Schöttel: Erfolgsfaktor Fairness
Die Hunderter-Grenze wurde spät erreicht. Sehr spät sogar. Bei Spanien – Frankreich, also erst im 27. von 31 Spielen bei der EURO wurde die 100. Gelbe Karte des Turniers gezogen. Und die Roten Karten können trotz der beiden Ausschlüsse im Eröffnungsspiel weiter an einer Hand abgezählt werden.
Nicht einmal vier Verwarnungen pro Partie – dieser Schnitt liegt unter dem früherer Turniere und auch deutlich unter jenem der österreichischen Bundesliga. Dabei lassen die Schiedsrichter heute nicht mehr durchgehen als früher. Im Gegenteil.
Zu meiner Zeit als Spieler war bis zur ersten Gelben Karte noch viel erlaubt. Ich habe viele Verwarnungen kassiert, danach aber besonders aufgepasst. Fünf Ausschlüsse in 15 Jahren ergeben für einen Verteidiger einen respektablen Schnitt. Heute würde ich für die Spielweise von damals konsequenter bestraft werden. Die Schiedsrichter zeigen für das erste harte Foul Gelb, für gesundheitsgefährdendes Einsteigen sofort Rot. Jene, die Fußball spielen wollen, werden geschützt. Und das ist gut so, weil es auch die Spielweise im modernen Fußball verändert hat.
Besonders die Allerbesten verzichten so oft wie möglich auf ein Foul. Die deutschen Verteidiger haben im Spiel gegen die Niederländer gar keines benötigt. Insgesamt drei Gelbe Karten nach vier Spielen sind bemerkenswert wenig.
Ein Grund dafür ist die taktische Ausrichtung. Die spielerisch überlegenen Mannschaften müssen nur zweierlei fürchten: Einen Konter oder ein Gegentor aus einer Standardsituation. Deshalb wird bei Ballverlust bereits tief in der gegnerischen Hälfte attackiert.
"Unnötige Fouls" sind die wertvollsten
Wenn TV-Kommentatoren dann gerne von einem "unnötigen Foul" sprechen, liegen sie falsch. Gerade die taktischen Fouls weit weg vom eigenen Tor sind die wertvollen. Weil dafür kaum Karten gezeigt werden. Weil der mögliche Konter unterbunden wurde. Und weil von dort keine Gefahr aus einer von einem Spezialisten getretenen Standardsituation entstehen kann. Daraus abzuleiten sind auch die bei dieser EURO wenigen Tore aus Elfmetern und direkten Freistößen.

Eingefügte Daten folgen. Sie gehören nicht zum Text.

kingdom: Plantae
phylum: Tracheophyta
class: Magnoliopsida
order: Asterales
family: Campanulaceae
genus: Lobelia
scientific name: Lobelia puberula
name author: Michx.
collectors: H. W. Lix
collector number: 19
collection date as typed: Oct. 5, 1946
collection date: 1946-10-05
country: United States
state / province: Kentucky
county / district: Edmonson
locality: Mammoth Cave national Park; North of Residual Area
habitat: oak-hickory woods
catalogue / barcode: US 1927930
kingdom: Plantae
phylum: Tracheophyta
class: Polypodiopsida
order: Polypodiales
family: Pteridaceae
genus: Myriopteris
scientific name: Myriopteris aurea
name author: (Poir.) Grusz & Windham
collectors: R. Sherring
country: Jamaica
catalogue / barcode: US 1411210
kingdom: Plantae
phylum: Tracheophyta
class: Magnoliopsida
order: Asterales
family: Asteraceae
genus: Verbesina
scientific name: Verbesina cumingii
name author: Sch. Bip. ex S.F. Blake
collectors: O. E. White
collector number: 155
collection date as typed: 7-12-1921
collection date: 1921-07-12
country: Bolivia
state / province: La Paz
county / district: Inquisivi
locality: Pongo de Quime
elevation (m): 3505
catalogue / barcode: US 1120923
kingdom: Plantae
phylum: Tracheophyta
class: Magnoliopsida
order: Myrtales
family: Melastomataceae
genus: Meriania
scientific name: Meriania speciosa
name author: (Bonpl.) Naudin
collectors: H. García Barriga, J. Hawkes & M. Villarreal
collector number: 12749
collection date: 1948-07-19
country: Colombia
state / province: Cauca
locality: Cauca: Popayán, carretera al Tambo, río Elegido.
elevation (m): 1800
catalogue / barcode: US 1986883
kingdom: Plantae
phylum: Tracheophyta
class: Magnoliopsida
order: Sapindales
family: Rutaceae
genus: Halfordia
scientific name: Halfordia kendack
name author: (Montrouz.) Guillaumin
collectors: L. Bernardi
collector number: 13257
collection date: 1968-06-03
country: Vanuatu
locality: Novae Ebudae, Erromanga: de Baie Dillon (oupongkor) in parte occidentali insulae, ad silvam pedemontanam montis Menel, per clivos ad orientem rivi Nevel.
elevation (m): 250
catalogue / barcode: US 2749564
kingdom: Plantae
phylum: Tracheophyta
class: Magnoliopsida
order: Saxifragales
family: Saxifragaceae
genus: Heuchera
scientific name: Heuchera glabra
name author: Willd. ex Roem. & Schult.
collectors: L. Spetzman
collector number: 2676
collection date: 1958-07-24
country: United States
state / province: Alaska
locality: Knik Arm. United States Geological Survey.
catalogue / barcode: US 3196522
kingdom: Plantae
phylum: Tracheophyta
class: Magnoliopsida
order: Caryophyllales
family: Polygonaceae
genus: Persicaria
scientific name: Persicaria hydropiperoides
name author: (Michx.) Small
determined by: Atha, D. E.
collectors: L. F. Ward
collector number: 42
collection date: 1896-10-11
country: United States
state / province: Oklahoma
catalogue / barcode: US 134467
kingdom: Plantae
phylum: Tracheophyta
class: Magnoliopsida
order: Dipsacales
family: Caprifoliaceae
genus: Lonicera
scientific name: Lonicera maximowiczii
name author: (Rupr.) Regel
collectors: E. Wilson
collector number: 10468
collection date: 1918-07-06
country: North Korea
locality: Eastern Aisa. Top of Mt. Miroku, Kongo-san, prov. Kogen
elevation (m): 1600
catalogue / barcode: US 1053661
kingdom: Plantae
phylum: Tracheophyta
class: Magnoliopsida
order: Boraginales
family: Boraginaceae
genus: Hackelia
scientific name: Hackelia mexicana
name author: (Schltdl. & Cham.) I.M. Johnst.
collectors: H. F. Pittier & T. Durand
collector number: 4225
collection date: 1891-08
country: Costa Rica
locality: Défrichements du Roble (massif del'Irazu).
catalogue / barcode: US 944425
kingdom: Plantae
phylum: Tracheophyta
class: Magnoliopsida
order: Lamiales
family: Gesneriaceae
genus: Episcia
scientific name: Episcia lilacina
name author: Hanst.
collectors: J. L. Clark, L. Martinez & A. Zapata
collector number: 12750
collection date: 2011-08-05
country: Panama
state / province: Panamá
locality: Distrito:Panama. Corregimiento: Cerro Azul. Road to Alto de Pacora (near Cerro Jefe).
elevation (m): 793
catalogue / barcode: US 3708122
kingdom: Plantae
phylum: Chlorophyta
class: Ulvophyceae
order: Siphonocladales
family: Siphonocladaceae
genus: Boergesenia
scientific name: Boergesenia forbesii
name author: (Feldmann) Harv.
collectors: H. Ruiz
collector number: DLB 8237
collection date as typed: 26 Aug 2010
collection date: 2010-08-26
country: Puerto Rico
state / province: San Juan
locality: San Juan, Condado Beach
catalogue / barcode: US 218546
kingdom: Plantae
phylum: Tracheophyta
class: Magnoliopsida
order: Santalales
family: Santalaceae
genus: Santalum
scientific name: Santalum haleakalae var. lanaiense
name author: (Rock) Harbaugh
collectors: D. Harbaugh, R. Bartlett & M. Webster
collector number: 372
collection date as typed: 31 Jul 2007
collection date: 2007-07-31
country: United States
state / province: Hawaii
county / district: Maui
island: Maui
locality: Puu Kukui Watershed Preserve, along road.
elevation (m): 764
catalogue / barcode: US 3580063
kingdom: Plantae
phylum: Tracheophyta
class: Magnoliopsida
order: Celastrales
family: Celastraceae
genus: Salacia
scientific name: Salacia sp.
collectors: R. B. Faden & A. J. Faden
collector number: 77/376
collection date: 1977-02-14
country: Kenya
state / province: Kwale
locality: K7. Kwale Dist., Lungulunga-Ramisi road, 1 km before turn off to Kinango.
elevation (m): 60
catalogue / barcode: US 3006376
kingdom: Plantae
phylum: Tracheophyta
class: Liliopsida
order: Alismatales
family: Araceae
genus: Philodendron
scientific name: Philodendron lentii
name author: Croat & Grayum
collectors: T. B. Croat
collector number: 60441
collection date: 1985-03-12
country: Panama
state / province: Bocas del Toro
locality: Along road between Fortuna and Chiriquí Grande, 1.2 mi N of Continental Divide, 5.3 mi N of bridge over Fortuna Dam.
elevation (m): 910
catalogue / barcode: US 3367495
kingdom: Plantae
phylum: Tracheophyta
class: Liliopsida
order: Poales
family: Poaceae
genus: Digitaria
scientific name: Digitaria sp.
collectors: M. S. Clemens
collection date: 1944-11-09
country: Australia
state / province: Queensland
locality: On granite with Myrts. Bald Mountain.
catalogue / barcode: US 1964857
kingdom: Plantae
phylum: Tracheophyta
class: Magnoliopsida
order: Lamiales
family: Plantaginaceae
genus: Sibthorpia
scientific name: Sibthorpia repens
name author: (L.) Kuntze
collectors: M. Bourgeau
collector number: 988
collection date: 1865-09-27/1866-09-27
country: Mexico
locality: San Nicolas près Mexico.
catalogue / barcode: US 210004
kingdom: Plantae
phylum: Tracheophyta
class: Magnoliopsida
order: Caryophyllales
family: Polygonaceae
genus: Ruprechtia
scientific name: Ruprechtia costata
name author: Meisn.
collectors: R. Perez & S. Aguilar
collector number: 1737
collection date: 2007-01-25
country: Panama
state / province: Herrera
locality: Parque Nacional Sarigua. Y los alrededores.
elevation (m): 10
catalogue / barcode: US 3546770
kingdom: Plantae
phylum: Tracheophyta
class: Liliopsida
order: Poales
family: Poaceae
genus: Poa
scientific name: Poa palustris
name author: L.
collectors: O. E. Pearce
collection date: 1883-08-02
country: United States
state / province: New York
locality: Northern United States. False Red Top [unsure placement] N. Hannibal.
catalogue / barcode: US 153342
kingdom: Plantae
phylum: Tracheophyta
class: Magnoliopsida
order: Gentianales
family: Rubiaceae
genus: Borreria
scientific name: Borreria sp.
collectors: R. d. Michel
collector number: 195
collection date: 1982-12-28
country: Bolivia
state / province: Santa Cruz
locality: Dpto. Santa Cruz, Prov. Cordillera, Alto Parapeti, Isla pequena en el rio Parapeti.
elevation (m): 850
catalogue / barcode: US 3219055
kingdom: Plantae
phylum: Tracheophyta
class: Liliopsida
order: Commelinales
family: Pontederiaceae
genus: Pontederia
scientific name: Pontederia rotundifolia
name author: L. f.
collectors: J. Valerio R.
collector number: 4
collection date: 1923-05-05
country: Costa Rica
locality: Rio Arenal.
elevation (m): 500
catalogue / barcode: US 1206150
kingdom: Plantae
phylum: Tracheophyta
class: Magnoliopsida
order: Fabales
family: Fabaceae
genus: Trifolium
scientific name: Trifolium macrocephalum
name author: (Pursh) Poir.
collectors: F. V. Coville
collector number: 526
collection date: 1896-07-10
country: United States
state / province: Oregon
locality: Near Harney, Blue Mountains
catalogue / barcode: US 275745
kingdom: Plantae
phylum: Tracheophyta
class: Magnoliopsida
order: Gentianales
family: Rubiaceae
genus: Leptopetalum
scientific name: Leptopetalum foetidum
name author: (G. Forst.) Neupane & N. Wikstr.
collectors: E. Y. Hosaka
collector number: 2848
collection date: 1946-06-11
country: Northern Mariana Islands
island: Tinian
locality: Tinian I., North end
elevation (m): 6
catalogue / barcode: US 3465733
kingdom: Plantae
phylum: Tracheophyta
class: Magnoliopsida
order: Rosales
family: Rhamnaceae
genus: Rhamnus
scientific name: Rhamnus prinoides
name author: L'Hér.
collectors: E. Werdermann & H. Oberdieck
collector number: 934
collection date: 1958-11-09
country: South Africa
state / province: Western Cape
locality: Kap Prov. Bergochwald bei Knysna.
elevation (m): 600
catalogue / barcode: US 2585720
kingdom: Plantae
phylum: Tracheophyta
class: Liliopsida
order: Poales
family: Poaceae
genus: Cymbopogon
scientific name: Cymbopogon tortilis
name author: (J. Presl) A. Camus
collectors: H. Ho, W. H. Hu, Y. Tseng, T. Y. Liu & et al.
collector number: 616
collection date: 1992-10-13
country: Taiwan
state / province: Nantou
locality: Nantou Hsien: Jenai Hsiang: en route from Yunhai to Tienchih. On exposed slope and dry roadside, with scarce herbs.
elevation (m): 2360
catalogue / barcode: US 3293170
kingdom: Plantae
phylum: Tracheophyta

Warum die (auf hohem Niveau) schwächeren Teams wenige Karten sehen als früher? Weil sie in der Regel auf die Fouls produzierende Manndeckung verzichten und stattdessen kollektiv tief stehen und eng verteidigen. Deshalb muss weniger gegrätscht werden. Fouls nach einem missglückten Sliding Tackling schauen wild aus, werden oft mit Gelb bestraft, sind aber immer seltener zu sehen.
Ich habe aber auch einen generell veränderten Zugang zum Spiel gesehen. Partien, die den Eindruck eines Krieges auf dem Rasen vermitteln, gibt es kaum noch. Die Leidenschaft ist zwar noch da, aber aus Hass wurde (zumeist) Respekt. Gerade die Stars, die sich auch auf Klubebene duellieren, treten fair auf und versuchen, eine spielerische Lösung zu finden.
Versteckte Provokation hinter dem Rücken des Schiedsrichters haben mit der zunehmenden Anzahl an TV-Kameras abgenommen. Unsportlichkeiten sind kaum noch zu verheimlichen und sorgen sofort für ein Imageproblem. Das mussten auch die (früher beliebteren) Niederländer nach ihrem brutalen Einsteigen im
WM-Finale 2010 gegen Spanien zur Kenntnis nehmen.